Written by | Tuesday, April 12th, 2016
European Values

Sharon Winblum (Istituto Affari Internazionali)

Donald Tusk declared last year that a situation, in which hundreds of people die on their way to Europe, is unacceptable. Despite of this, most of the steps that have so far been taken to solve the migration crisis have been driven by efforts to prevent the entry of migrants into the EU, rather than by efforts to protect their lives. Securing the border control and protection of migrants, however, do not have to be mutually exclusive.
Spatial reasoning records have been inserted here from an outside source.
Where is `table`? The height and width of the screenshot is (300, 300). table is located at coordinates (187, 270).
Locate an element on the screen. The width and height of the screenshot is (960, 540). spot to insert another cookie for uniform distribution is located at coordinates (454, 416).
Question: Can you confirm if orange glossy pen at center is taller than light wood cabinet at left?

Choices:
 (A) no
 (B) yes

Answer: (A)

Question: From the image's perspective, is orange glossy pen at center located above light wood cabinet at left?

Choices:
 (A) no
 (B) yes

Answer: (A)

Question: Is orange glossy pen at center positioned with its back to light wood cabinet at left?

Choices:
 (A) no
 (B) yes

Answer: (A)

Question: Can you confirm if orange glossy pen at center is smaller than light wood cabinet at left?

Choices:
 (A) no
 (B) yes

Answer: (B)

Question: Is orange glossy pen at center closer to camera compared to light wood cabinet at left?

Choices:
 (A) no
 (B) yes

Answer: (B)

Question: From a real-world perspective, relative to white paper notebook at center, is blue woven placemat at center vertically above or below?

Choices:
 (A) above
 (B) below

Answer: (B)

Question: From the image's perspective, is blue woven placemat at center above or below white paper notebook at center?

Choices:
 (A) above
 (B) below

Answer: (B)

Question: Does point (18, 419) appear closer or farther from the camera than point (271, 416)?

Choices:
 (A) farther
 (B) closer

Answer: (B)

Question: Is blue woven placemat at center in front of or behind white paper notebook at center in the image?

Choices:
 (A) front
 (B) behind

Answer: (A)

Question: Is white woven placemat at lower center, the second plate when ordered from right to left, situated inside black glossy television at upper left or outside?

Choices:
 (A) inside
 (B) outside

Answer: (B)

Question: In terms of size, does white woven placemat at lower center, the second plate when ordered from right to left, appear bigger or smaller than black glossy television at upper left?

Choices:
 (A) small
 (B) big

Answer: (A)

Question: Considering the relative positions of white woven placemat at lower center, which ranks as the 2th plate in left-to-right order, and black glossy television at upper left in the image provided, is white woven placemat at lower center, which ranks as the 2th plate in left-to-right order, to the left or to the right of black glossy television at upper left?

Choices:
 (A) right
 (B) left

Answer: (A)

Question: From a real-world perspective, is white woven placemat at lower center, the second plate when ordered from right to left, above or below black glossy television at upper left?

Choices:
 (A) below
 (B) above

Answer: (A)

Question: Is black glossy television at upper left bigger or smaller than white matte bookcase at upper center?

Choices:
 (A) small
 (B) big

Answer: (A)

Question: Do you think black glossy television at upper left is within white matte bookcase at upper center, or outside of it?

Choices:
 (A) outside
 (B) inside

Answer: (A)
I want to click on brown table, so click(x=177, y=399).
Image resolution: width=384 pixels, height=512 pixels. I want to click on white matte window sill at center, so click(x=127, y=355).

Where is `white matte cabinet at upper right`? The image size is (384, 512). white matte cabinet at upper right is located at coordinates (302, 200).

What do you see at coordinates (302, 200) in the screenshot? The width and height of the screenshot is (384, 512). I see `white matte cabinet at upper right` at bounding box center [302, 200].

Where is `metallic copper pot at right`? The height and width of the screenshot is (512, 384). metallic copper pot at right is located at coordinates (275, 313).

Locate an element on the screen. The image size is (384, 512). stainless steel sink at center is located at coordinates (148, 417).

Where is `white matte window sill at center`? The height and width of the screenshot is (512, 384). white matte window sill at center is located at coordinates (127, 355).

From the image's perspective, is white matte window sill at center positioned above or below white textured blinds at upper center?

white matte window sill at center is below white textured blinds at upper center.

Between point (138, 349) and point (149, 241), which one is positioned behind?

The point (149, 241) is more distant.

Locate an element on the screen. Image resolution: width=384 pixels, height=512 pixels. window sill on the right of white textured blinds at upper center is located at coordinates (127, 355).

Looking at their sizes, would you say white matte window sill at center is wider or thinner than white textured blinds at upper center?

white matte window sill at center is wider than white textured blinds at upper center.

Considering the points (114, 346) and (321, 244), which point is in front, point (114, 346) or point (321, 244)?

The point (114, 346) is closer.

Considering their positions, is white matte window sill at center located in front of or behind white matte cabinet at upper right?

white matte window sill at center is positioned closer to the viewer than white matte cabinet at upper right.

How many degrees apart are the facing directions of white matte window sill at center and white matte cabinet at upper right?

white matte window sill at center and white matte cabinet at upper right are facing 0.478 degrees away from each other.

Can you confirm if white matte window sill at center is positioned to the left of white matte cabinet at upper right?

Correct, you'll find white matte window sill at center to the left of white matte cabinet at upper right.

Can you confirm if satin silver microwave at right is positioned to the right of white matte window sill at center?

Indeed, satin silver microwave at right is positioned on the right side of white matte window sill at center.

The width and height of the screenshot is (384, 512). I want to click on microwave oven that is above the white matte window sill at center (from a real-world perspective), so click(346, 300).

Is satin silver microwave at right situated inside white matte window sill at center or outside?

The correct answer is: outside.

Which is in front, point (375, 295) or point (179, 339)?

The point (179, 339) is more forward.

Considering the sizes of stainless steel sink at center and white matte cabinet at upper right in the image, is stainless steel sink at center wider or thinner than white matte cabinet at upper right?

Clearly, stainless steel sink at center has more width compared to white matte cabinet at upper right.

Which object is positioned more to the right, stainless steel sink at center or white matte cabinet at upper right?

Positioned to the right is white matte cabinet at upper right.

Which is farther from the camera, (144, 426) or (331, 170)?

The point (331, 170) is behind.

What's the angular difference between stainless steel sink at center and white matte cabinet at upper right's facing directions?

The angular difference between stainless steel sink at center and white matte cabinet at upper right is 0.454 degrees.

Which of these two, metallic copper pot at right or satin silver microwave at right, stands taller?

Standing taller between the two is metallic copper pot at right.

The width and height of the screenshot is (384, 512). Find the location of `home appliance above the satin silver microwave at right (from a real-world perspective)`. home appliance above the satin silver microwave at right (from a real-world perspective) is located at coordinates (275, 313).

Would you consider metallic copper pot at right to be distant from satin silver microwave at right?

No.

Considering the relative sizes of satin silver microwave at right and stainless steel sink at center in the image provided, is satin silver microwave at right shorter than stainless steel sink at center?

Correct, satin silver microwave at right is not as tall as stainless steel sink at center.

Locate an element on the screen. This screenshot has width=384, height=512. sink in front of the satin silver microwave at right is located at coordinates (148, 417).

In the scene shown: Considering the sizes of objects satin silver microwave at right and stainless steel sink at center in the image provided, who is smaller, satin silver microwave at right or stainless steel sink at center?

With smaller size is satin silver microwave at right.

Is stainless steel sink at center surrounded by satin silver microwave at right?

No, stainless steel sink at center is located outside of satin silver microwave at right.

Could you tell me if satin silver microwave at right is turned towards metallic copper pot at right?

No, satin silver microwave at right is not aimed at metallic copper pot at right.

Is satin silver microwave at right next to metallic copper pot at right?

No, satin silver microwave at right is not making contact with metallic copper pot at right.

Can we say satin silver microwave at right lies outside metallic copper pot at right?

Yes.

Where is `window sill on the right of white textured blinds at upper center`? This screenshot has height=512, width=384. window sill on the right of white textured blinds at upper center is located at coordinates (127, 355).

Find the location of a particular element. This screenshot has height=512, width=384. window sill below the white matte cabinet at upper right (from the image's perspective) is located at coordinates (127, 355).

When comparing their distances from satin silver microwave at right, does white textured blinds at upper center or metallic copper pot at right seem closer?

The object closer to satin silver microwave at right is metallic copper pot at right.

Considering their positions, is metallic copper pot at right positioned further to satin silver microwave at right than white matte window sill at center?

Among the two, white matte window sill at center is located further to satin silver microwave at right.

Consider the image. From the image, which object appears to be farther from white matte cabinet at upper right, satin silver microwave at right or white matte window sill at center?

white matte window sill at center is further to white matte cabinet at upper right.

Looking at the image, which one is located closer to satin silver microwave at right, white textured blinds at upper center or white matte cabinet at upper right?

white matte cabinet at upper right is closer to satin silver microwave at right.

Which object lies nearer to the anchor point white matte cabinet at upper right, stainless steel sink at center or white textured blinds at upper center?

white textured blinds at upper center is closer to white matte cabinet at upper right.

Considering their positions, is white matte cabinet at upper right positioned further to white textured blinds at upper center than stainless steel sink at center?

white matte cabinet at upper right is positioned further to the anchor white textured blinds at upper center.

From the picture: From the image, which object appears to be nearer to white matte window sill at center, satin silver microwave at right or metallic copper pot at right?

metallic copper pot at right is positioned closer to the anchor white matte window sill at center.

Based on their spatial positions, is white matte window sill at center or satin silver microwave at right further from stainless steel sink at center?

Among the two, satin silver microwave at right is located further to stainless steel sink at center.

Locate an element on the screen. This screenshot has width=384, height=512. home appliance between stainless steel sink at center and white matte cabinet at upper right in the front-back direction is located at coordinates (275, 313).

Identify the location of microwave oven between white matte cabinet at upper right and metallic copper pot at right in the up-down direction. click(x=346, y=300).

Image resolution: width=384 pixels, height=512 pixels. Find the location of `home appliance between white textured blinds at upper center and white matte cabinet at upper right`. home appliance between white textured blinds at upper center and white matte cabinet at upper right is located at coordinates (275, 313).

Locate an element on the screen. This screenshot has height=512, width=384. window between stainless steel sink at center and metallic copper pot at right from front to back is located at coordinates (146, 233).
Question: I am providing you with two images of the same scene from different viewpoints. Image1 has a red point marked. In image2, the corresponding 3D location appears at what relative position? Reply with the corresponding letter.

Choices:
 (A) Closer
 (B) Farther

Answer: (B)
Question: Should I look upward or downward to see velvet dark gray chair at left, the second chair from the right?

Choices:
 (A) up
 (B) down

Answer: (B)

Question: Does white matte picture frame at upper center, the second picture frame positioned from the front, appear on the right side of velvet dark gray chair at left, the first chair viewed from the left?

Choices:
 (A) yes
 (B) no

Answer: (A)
The first feature determining the current conditions is access to border management. The idea that migration must be prevented has so far prevailed and therefore attention has been paid to border control. The objectives of the former naval operations have changed from providing assistance to strengthening coastal protection. In the meantime, new fences have been erected along the land borders and even between some countries in the Schengen area while elsewhere internal border controls have been reinforced. However, the expectations associated with these measures have not been met. Instead of stopping the influx of migrants, their stream has shifted and the use of smugglers’ services has increased. The externalization of border control has not brought desired outcomes either. Those interested in traveling to Europe bypass the obstacles that are designed to prevent them from entering the ‘Old Continent’. Some migrants originate from countries with which the Union collaborates in this area. And it is in these very same countries where the rights of refugees are also often violated.

The second aspect is the Union’s asylum policy. According to the Dublin mechanism, migrants are obliged to apply for asylum in the EU country in which they first arrive. For the “frontline” countries, this means a considerable burden that they can’t cope with because of their insufficient infrastructure. This leads to delays and even the housing conditions do not meet minimum standards. Migrants are therefore trying to use smugglers to get directly to other EU countries, obtain fake papers, disguise fingerprints and so on. Thus, they endanger their own safety and make it impossible for European countries to regulate and monitor migration flows. The problems are, however, not solved by providing funding to the most affected countries, by building hotspots or by means of the current controversial relocation mechanism.

Ensuring the safety of refugees can be done in three complementary ways. The first one is the opening of more legal ways to get to Europe, which would eliminate the need to seek the smugglers’ services and thus be exposed to the associated risks. A revision of the Dublin mechanism and the system of hotspots would also reduce the pressure on the border Schengen countries and spread the burden more evenly across the EU. Re-evaluation of the cooperation with third countries would thus lead to partnerships only with those states whose asylum policy and the level of respect for human rights is closer to European standards.